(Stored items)
-*-*-
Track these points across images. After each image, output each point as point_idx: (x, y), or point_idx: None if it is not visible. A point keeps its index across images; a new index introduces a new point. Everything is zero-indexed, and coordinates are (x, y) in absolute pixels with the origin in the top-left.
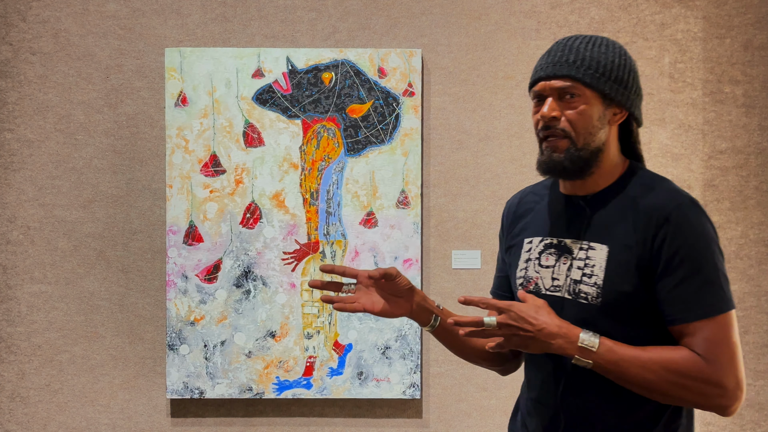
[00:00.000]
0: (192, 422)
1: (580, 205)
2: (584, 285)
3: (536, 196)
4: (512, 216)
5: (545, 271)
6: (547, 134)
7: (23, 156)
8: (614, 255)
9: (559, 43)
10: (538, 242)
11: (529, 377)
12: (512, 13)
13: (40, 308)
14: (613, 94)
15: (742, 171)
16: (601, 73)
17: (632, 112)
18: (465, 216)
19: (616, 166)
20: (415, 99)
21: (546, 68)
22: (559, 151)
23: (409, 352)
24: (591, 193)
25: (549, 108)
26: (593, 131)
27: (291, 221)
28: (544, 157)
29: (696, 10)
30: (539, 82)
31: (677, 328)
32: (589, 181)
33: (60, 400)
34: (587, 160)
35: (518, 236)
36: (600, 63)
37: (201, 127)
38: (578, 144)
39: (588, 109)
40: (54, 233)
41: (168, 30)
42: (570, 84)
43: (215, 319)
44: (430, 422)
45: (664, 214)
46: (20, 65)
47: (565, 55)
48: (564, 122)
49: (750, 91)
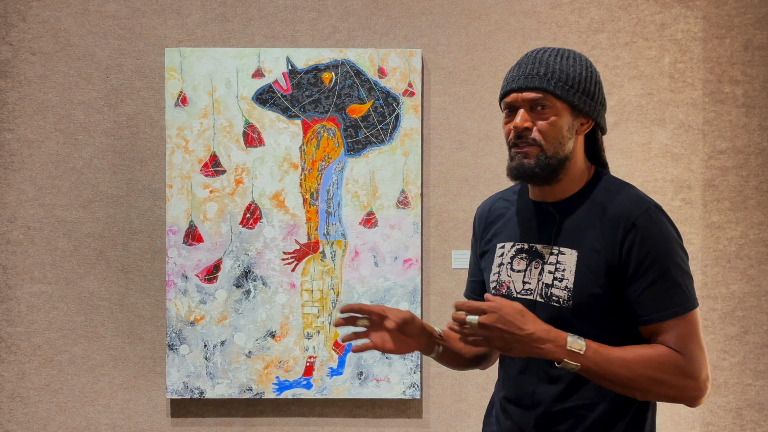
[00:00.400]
0: (192, 422)
1: (549, 212)
2: (555, 288)
3: (506, 202)
4: (484, 222)
5: (516, 275)
6: (519, 143)
7: (23, 156)
8: (583, 259)
9: (528, 56)
10: (510, 247)
11: (502, 375)
12: (512, 13)
13: (40, 308)
14: (582, 105)
15: (742, 171)
16: (570, 86)
17: (598, 122)
18: (465, 216)
19: (583, 173)
20: (415, 99)
21: (518, 80)
22: (530, 158)
23: None
24: (560, 199)
25: (521, 119)
26: (563, 141)
27: (291, 221)
28: (515, 163)
29: (696, 10)
30: (511, 93)
31: (649, 328)
32: (557, 188)
33: (60, 400)
34: (555, 168)
35: (491, 242)
36: (569, 76)
37: (201, 127)
38: (548, 153)
39: (558, 120)
40: (54, 233)
41: (168, 30)
42: (541, 96)
43: (215, 319)
44: (430, 422)
45: (631, 220)
46: (20, 65)
47: (536, 67)
48: (535, 132)
49: (750, 91)
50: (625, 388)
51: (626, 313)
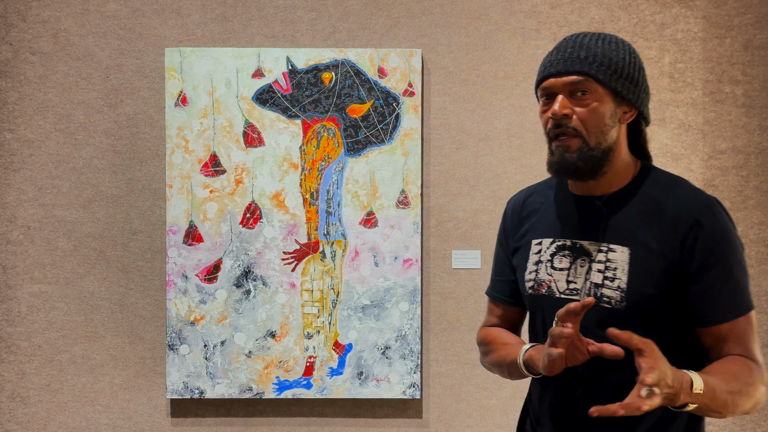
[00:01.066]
0: (192, 422)
1: (595, 206)
2: (606, 289)
3: (541, 197)
4: (517, 217)
5: (559, 274)
6: (558, 133)
7: (23, 156)
8: (637, 257)
9: (567, 40)
10: (548, 244)
11: (541, 384)
12: (512, 13)
13: (40, 308)
14: (625, 92)
15: (742, 171)
16: (613, 71)
17: (641, 110)
18: (465, 216)
19: (629, 166)
20: (415, 99)
21: (557, 64)
22: (571, 151)
23: (409, 352)
24: (606, 193)
25: (560, 105)
26: (605, 130)
27: (291, 221)
28: (555, 158)
29: (696, 10)
30: (548, 78)
31: (711, 330)
32: (602, 181)
33: (60, 400)
34: (599, 160)
35: (524, 237)
36: (612, 60)
37: (201, 127)
38: (590, 143)
39: (600, 106)
40: (54, 233)
41: (168, 30)
42: (582, 80)
43: (215, 319)
44: (430, 422)
45: (693, 216)
46: (20, 65)
47: (575, 51)
48: (575, 120)
49: (750, 91)
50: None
51: (681, 315)
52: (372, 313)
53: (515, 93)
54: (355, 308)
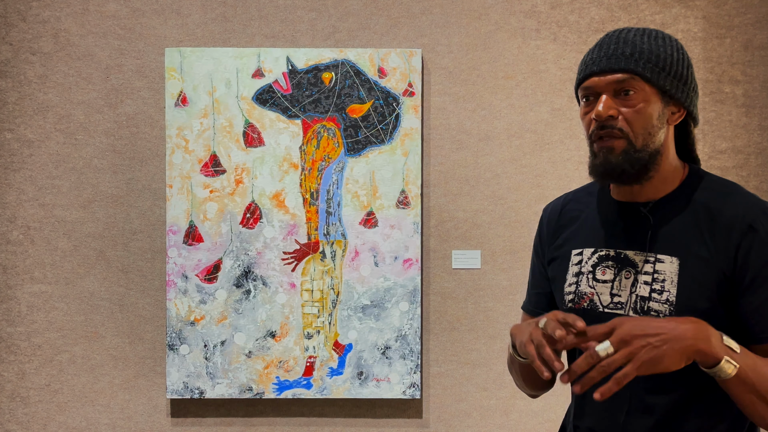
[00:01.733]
0: (192, 422)
1: (641, 213)
2: (654, 302)
3: (580, 204)
4: (554, 225)
5: (602, 286)
6: (602, 134)
7: (23, 156)
8: (687, 268)
9: (610, 36)
10: (590, 254)
11: (581, 403)
12: (512, 13)
13: (40, 308)
14: (674, 90)
15: (742, 171)
16: (661, 68)
17: (691, 110)
18: (465, 216)
19: (676, 170)
20: (415, 99)
21: (600, 62)
22: (616, 153)
23: (409, 352)
24: (652, 200)
25: (605, 106)
26: (653, 131)
27: (291, 221)
28: (599, 160)
29: (696, 10)
30: (591, 77)
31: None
32: (647, 187)
33: (60, 400)
34: (646, 163)
35: (563, 247)
36: (660, 57)
37: (201, 127)
38: (637, 145)
39: (647, 106)
40: (54, 233)
41: (168, 30)
42: (628, 78)
43: (215, 319)
44: (430, 422)
45: (747, 222)
46: (20, 65)
47: (620, 47)
48: (621, 121)
49: (750, 91)
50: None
51: (733, 330)
52: (372, 313)
53: (515, 93)
54: (355, 308)
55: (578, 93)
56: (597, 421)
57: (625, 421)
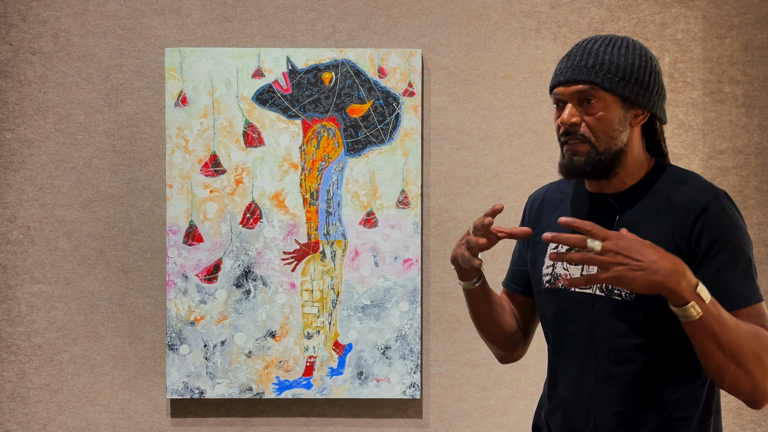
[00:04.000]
0: (192, 422)
1: (608, 203)
2: None
3: (561, 193)
4: (536, 211)
5: (574, 268)
6: (568, 139)
7: (23, 156)
8: None
9: (578, 47)
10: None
11: (554, 374)
12: (512, 13)
13: (40, 308)
14: (633, 97)
15: (742, 171)
16: (620, 77)
17: (654, 113)
18: (465, 216)
19: (642, 164)
20: (415, 99)
21: (565, 73)
22: (580, 155)
23: (409, 352)
24: (619, 190)
25: (569, 114)
26: (614, 135)
27: (291, 221)
28: (565, 161)
29: (696, 10)
30: (558, 86)
31: None
32: (614, 180)
33: (60, 400)
34: (609, 163)
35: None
36: (620, 66)
37: (201, 127)
38: (599, 148)
39: (607, 114)
40: (54, 233)
41: (168, 30)
42: (588, 89)
43: (215, 319)
44: (430, 422)
45: (701, 205)
46: (20, 65)
47: (584, 59)
48: (584, 128)
49: (750, 91)
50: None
51: None
52: (372, 313)
53: (515, 93)
54: (355, 308)
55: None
56: (569, 390)
57: (592, 390)
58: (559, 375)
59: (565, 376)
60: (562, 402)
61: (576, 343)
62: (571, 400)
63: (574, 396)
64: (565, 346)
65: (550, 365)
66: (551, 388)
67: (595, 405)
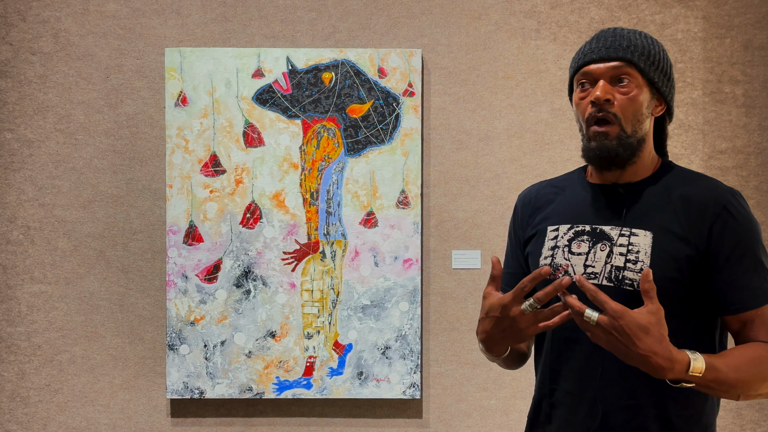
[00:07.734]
0: (192, 422)
1: (617, 193)
2: (629, 271)
3: (555, 189)
4: (530, 208)
5: (577, 258)
6: (600, 118)
7: (23, 156)
8: (659, 242)
9: (606, 31)
10: (566, 230)
11: (555, 367)
12: (512, 13)
13: (40, 308)
14: (660, 83)
15: (742, 171)
16: (651, 62)
17: (670, 105)
18: (465, 216)
19: (653, 160)
20: (415, 99)
21: (599, 51)
22: (611, 138)
23: (409, 352)
24: (629, 182)
25: (603, 91)
26: (641, 119)
27: (291, 221)
28: (595, 144)
29: (696, 10)
30: (589, 64)
31: (740, 317)
32: (628, 171)
33: (60, 400)
34: (635, 148)
35: (539, 225)
36: (650, 52)
37: (201, 127)
38: (627, 131)
39: (639, 94)
40: (54, 233)
41: (168, 30)
42: (625, 66)
43: (215, 319)
44: (430, 422)
45: (720, 203)
46: (20, 65)
47: (617, 40)
48: (616, 107)
49: (750, 91)
50: (732, 393)
51: (704, 302)
52: (372, 313)
53: (515, 93)
54: (355, 308)
55: (573, 81)
56: (574, 383)
57: (599, 384)
58: (561, 368)
59: (568, 369)
60: (566, 395)
61: (580, 336)
62: (577, 393)
63: (579, 389)
64: (569, 339)
65: (547, 358)
66: (552, 382)
67: (604, 398)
-*-*-
**Task item:** Could you output all of the records exactly, without their pictures?

**Solved exercise:**
Track these points across images. After each image, output each point as point_idx: (x, y), or point_idx: None if it is not visible. A point keeps its index across images; a new index introduces a new point. Everything is zero-indexed, and coordinates are (x, y) in absolute pixels with the origin in the top-left.
[00:00.000]
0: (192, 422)
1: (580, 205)
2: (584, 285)
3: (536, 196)
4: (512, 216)
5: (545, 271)
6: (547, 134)
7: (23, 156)
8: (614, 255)
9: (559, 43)
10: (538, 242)
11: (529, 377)
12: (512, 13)
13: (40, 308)
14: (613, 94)
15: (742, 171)
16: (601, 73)
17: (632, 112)
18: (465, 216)
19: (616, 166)
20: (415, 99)
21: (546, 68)
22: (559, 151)
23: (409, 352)
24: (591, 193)
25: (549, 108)
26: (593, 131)
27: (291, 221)
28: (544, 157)
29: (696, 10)
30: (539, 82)
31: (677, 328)
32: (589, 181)
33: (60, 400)
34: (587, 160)
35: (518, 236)
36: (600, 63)
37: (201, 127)
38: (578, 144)
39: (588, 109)
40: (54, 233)
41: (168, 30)
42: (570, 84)
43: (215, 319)
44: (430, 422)
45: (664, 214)
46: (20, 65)
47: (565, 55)
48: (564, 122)
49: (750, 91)
[00:00.400]
0: (192, 422)
1: (549, 212)
2: (555, 288)
3: (506, 202)
4: (484, 222)
5: (516, 275)
6: (519, 143)
7: (23, 156)
8: (583, 259)
9: (528, 56)
10: (510, 247)
11: (502, 375)
12: (512, 13)
13: (40, 308)
14: (582, 105)
15: (742, 171)
16: (570, 86)
17: (598, 122)
18: (465, 216)
19: (583, 173)
20: (415, 99)
21: (518, 80)
22: (530, 158)
23: None
24: (560, 199)
25: (521, 119)
26: (563, 141)
27: (291, 221)
28: (515, 163)
29: (696, 10)
30: (511, 93)
31: (649, 328)
32: (557, 188)
33: (60, 400)
34: (555, 168)
35: (491, 242)
36: (569, 76)
37: (201, 127)
38: (548, 153)
39: (558, 120)
40: (54, 233)
41: (168, 30)
42: (541, 96)
43: (215, 319)
44: (430, 422)
45: (631, 220)
46: (20, 65)
47: (536, 67)
48: (535, 132)
49: (750, 91)
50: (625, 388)
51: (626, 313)
[00:01.066]
0: (192, 422)
1: (595, 206)
2: (606, 289)
3: (541, 197)
4: (517, 217)
5: (559, 274)
6: (558, 133)
7: (23, 156)
8: (637, 257)
9: (567, 40)
10: (548, 244)
11: (541, 384)
12: (512, 13)
13: (40, 308)
14: (625, 92)
15: (742, 171)
16: (613, 71)
17: (641, 110)
18: (465, 216)
19: (629, 166)
20: (415, 99)
21: (557, 64)
22: (571, 151)
23: (409, 352)
24: (606, 193)
25: (560, 105)
26: (605, 130)
27: (291, 221)
28: (555, 158)
29: (696, 10)
30: (548, 78)
31: (711, 330)
32: (602, 181)
33: (60, 400)
34: (599, 160)
35: (524, 237)
36: (612, 60)
37: (201, 127)
38: (590, 143)
39: (600, 106)
40: (54, 233)
41: (168, 30)
42: (582, 80)
43: (215, 319)
44: (430, 422)
45: (693, 216)
46: (20, 65)
47: (575, 51)
48: (575, 120)
49: (750, 91)
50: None
51: (681, 315)
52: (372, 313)
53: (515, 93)
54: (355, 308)
[00:01.733]
0: (192, 422)
1: (641, 213)
2: (654, 302)
3: (580, 204)
4: (554, 225)
5: (602, 286)
6: (602, 134)
7: (23, 156)
8: (687, 268)
9: (610, 36)
10: (590, 254)
11: (581, 403)
12: (512, 13)
13: (40, 308)
14: (674, 90)
15: (742, 171)
16: (661, 68)
17: (691, 110)
18: (465, 216)
19: (676, 170)
20: (415, 99)
21: (600, 62)
22: (616, 153)
23: (409, 352)
24: (652, 200)
25: (605, 106)
26: (653, 131)
27: (291, 221)
28: (599, 160)
29: (696, 10)
30: (591, 77)
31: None
32: (647, 187)
33: (60, 400)
34: (646, 163)
35: (563, 247)
36: (660, 57)
37: (201, 127)
38: (637, 145)
39: (647, 106)
40: (54, 233)
41: (168, 30)
42: (628, 78)
43: (215, 319)
44: (430, 422)
45: (747, 222)
46: (20, 65)
47: (620, 47)
48: (621, 121)
49: (750, 91)
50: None
51: (733, 330)
52: (372, 313)
53: (515, 93)
54: (355, 308)
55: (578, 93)
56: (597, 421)
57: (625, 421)
[00:04.000]
0: (192, 422)
1: (608, 203)
2: None
3: (561, 193)
4: (536, 211)
5: (574, 268)
6: (568, 139)
7: (23, 156)
8: None
9: (578, 47)
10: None
11: (554, 374)
12: (512, 13)
13: (40, 308)
14: (633, 97)
15: (742, 171)
16: (620, 77)
17: (654, 113)
18: (465, 216)
19: (642, 164)
20: (415, 99)
21: (565, 73)
22: (580, 155)
23: (409, 352)
24: (619, 190)
25: (569, 114)
26: (614, 135)
27: (291, 221)
28: (565, 161)
29: (696, 10)
30: (558, 86)
31: None
32: (614, 180)
33: (60, 400)
34: (609, 163)
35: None
36: (620, 66)
37: (201, 127)
38: (599, 148)
39: (607, 114)
40: (54, 233)
41: (168, 30)
42: (588, 89)
43: (215, 319)
44: (430, 422)
45: (701, 205)
46: (20, 65)
47: (584, 59)
48: (584, 128)
49: (750, 91)
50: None
51: None
52: (372, 313)
53: (515, 93)
54: (355, 308)
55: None
56: (569, 390)
57: (592, 390)
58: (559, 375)
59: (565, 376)
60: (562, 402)
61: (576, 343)
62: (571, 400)
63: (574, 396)
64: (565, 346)
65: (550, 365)
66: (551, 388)
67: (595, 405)
[00:07.734]
0: (192, 422)
1: (617, 193)
2: (629, 271)
3: (555, 189)
4: (530, 208)
5: (577, 258)
6: (600, 118)
7: (23, 156)
8: (659, 242)
9: (606, 31)
10: (566, 230)
11: (555, 367)
12: (512, 13)
13: (40, 308)
14: (660, 83)
15: (742, 171)
16: (651, 62)
17: (670, 105)
18: (465, 216)
19: (653, 160)
20: (415, 99)
21: (599, 51)
22: (611, 138)
23: (409, 352)
24: (629, 182)
25: (603, 91)
26: (641, 119)
27: (291, 221)
28: (595, 144)
29: (696, 10)
30: (589, 64)
31: (740, 317)
32: (628, 171)
33: (60, 400)
34: (635, 148)
35: (539, 225)
36: (650, 52)
37: (201, 127)
38: (627, 131)
39: (639, 94)
40: (54, 233)
41: (168, 30)
42: (625, 66)
43: (215, 319)
44: (430, 422)
45: (720, 203)
46: (20, 65)
47: (617, 40)
48: (616, 107)
49: (750, 91)
50: (732, 393)
51: (704, 302)
52: (372, 313)
53: (515, 93)
54: (355, 308)
55: (573, 81)
56: (574, 383)
57: (599, 384)
58: (561, 368)
59: (568, 369)
60: (566, 395)
61: (580, 336)
62: (577, 393)
63: (579, 389)
64: (569, 339)
65: (547, 358)
66: (552, 382)
67: (604, 398)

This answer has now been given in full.